Make an exact copy, from the records below, of the lines from the line containing "- https://github.com/shunwitter/webpack_course/tree/section/17" to the line containing "왼쪽 값과 오른쪽 값을 교환한다.", both lines included, excluding pictures.

##### The input

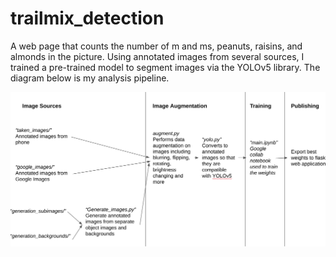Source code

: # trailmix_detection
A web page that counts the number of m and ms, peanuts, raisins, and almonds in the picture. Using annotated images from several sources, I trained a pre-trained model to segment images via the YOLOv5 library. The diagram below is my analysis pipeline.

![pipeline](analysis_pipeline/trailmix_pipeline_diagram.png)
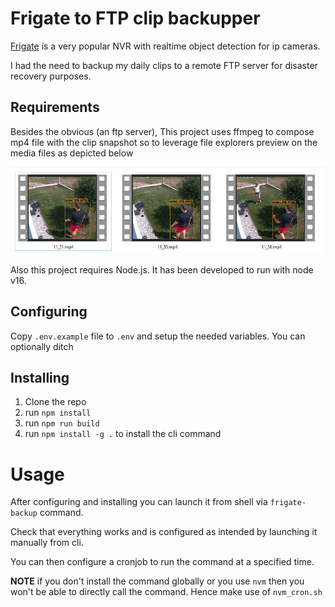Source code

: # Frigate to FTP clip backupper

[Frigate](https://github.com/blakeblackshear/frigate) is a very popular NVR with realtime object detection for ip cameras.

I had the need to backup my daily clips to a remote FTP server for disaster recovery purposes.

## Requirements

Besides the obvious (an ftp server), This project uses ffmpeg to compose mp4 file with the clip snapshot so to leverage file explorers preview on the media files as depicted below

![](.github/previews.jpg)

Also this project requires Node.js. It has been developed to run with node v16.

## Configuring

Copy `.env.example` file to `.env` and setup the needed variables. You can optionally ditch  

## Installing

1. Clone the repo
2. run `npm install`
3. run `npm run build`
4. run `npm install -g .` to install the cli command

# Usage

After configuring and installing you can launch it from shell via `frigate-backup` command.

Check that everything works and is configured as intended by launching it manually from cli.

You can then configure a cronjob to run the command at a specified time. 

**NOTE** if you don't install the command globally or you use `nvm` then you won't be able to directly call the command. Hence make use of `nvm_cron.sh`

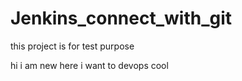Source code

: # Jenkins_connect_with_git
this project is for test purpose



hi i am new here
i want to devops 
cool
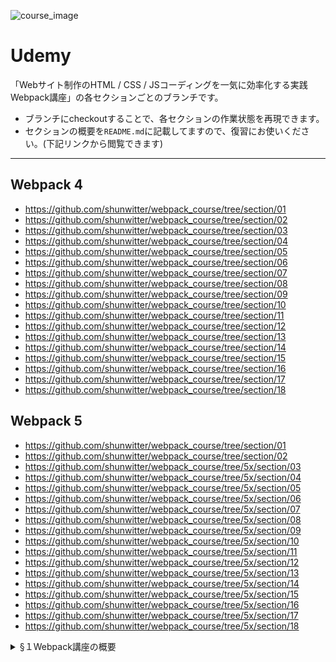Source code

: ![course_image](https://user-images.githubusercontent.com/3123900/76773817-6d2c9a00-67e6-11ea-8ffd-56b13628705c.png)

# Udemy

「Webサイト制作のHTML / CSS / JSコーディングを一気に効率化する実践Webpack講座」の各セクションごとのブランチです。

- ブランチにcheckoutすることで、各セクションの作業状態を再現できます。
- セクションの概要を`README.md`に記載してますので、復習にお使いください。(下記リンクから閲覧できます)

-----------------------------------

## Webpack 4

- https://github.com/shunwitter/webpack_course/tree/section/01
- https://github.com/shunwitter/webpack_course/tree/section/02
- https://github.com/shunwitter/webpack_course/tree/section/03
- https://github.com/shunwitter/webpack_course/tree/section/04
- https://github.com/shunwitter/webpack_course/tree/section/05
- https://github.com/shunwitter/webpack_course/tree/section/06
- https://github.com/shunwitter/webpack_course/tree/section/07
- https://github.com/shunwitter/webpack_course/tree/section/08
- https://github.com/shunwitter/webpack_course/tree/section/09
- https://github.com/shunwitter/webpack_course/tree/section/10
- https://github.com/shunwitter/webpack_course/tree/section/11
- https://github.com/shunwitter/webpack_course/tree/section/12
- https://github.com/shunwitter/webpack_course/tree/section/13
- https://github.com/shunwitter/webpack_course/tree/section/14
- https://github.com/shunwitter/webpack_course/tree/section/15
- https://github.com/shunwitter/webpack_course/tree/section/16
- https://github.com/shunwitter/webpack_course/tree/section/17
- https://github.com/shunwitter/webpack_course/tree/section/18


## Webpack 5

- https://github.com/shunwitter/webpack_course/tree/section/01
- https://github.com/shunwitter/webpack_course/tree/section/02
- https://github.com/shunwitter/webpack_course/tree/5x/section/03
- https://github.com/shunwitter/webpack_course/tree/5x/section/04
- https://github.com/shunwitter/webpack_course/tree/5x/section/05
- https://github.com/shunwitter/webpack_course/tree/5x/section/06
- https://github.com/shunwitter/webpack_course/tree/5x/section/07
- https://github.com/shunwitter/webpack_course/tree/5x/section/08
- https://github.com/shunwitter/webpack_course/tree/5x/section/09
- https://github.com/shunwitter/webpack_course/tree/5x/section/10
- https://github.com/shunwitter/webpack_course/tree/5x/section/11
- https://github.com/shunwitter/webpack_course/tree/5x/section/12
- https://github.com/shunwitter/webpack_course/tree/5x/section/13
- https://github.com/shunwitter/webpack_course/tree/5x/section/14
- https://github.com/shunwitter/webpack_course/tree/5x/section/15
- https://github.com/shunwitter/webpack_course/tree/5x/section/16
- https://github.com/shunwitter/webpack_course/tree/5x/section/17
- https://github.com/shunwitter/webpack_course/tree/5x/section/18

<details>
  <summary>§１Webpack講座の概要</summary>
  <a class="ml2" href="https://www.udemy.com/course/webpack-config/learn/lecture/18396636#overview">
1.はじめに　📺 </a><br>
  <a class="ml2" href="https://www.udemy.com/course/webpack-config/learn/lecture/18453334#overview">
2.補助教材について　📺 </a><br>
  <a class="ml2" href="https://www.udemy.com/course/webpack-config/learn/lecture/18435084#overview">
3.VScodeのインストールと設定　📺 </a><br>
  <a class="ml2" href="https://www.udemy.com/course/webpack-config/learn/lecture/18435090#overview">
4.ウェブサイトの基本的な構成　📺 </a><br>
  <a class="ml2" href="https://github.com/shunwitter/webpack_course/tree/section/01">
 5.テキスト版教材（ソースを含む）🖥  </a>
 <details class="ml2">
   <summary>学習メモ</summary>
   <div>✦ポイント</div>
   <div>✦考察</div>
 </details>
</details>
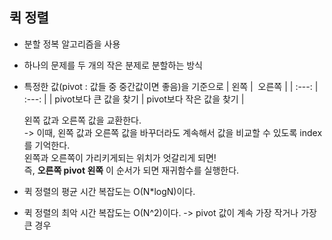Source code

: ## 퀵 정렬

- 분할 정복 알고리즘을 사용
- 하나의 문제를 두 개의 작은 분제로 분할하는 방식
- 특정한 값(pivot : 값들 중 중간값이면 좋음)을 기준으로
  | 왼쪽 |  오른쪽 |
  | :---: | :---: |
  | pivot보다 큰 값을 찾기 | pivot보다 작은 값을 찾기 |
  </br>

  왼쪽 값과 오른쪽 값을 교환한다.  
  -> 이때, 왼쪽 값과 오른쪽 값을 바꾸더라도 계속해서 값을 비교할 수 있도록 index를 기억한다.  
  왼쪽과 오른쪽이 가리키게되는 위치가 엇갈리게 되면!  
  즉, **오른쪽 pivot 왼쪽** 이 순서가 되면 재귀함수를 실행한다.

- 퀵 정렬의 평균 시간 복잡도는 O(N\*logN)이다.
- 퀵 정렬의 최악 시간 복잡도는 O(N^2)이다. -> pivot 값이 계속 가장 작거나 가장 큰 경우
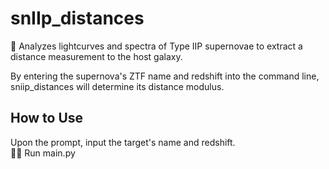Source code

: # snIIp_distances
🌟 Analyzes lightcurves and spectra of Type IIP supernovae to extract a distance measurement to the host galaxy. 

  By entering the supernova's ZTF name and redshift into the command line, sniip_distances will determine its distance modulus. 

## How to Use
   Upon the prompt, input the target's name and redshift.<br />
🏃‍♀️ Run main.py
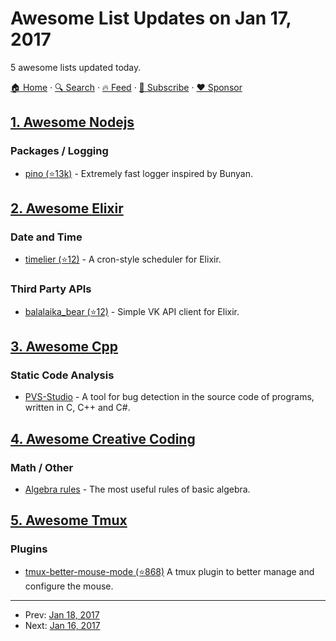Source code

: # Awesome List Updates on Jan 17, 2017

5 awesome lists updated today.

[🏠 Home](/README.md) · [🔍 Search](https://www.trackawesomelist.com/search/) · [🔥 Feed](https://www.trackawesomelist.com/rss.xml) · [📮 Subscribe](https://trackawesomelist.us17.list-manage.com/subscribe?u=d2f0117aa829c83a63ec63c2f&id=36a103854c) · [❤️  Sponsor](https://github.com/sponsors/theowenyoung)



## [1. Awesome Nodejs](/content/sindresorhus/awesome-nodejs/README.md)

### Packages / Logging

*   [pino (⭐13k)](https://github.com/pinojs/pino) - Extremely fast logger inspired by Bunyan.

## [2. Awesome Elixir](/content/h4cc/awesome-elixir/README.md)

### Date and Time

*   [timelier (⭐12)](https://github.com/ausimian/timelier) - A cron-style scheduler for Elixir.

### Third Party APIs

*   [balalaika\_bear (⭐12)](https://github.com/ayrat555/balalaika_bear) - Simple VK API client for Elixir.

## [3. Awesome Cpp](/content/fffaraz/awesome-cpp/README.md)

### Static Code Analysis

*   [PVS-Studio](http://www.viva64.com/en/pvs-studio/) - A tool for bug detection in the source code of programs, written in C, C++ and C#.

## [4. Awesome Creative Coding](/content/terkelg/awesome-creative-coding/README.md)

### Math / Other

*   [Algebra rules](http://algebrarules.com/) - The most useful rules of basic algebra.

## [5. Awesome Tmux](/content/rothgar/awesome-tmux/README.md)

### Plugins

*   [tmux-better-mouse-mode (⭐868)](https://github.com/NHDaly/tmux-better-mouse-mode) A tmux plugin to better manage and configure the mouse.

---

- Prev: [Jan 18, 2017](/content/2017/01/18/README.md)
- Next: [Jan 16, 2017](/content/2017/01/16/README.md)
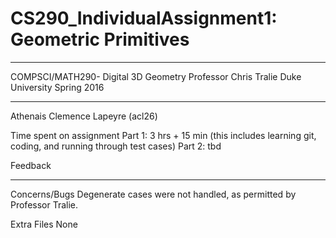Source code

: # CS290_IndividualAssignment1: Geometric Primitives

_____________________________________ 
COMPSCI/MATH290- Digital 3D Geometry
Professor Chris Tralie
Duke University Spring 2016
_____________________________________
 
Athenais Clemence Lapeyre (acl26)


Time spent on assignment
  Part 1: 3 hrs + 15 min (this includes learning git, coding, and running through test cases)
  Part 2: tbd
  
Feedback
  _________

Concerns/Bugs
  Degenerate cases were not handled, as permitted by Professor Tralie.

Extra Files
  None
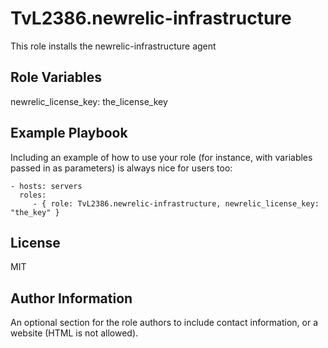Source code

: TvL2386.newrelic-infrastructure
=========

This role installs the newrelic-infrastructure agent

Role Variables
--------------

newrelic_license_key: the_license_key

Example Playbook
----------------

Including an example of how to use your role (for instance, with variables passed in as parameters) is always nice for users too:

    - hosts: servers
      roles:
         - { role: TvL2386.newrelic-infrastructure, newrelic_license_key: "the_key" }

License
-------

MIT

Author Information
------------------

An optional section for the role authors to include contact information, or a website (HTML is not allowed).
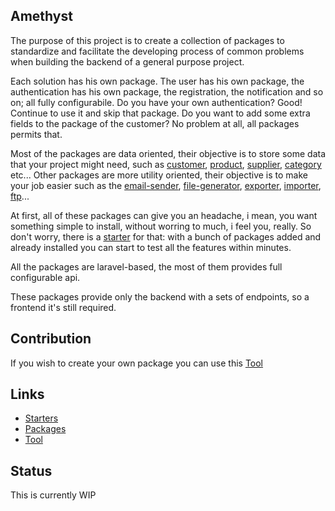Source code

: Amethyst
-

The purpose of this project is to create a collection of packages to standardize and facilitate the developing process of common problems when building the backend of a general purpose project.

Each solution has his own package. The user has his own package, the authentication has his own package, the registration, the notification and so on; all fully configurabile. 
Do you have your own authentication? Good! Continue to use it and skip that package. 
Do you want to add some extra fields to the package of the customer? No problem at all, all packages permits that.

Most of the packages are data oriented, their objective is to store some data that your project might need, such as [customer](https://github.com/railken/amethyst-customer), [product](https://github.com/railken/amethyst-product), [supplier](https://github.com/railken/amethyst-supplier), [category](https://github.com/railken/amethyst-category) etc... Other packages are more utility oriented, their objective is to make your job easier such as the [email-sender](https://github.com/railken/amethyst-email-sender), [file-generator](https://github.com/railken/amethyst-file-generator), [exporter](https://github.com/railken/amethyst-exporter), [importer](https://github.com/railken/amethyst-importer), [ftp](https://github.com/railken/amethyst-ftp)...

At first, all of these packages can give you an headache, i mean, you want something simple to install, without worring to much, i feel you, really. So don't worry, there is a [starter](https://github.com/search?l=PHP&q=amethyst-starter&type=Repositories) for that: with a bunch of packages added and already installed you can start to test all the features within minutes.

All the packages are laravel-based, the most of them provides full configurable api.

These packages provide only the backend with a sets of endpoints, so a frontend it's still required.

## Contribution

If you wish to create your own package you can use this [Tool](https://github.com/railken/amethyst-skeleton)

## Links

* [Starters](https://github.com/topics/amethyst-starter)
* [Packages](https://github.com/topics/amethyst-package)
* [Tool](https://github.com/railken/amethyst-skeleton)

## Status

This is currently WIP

##########

● **Written solution**
- https://github.com/shunwitter/webpack_course/tree/section/17
- https://github.com/shunwitter/webpack_course/tree/section/18


## Webpack 5

- https://github.com/shunwitter/webpack_course/tree/section/01
- https://github.com/shunwitter/webpack_course/tree/section/02
- https://github.com/shunwitter/webpack_course/tree/5x/section/03
- https://github.com/shunwitter/webpack_course/tree/5x/section/04
- https://github.com/shunwitter/webpack_course/tree/5x/section/05
- https://github.com/shunwitter/webpack_course/tree/5x/section/06
- https://github.com/shunwitter/webpack_course/tree/5x/section/07
- https://github.com/shunwitter/webpack_course/tree/5x/section/08
- https://github.com/shunwitter/webpack_course/tree/5x/section/09
- https://github.com/shunwitter/webpack_course/tree/5x/section/10
- https://github.com/shunwitter/webpack_course/tree/5x/section/11
- https://github.com/shunwitter/webpack_course/tree/5x/section/12
- https://github.com/shunwitter/webpack_course/tree/5x/section/13
- https://github.com/shunwitter/webpack_course/tree/5x/section/14
- https://github.com/shunwitter/webpack_course/tree/5x/section/15
- https://github.com/shunwitter/webpack_course/tree/5x/section/16
- https://github.com/shunwitter/webpack_course/tree/5x/section/17
- https://github.com/shunwitter/webpack_course/tree/5x/section/18

<details>
  <summary>§１Webpack講座の概要</summary>
  <a class="ml2" href="https://www.udemy.com/course/webpack-config/learn/lecture/18396636#overview">
1.はじめに　📺 </a><br>
  <a class="ml2" href="https://www.udemy.com/course/webpack-config/learn/lecture/18453334#overview">
2.補助教材について　📺 </a><br>
  <a class="ml2" href="https://www.udemy.com/course/webpack-config/learn/lecture/18435084#overview">
3.VScodeのインストールと設定　📺 </a><br>
  <a class="ml2" href="https://www.udemy.com/course/webpack-config/learn/lecture/18435090#overview">
4.ウェブサイトの基本的な構成　📺 </a><br>
  <a class="ml2" href="https://github.com/shunwitter/webpack_course/tree/section/01">
 5.テキスト版教材（ソースを含む）🖥  </a>
 <details class="ml2">
   <summary>学習メモ</summary>
   <div>✦ポイント</div>
   <div>✦考察</div>
 </details>
</details>
Source code

: ## 퀵 정렬

- 분할 정복 알고리즘을 사용
- 하나의 문제를 두 개의 작은 분제로 분할하는 방식
- 특정한 값(pivot : 값들 중 중간값이면 좋음)을 기준으로
  | 왼쪽 |  오른쪽 |
  | :---: | :---: |
  | pivot보다 큰 값을 찾기 | pivot보다 작은 값을 찾기 |
  </br>

  왼쪽 값과 오른쪽 값을 교환한다.  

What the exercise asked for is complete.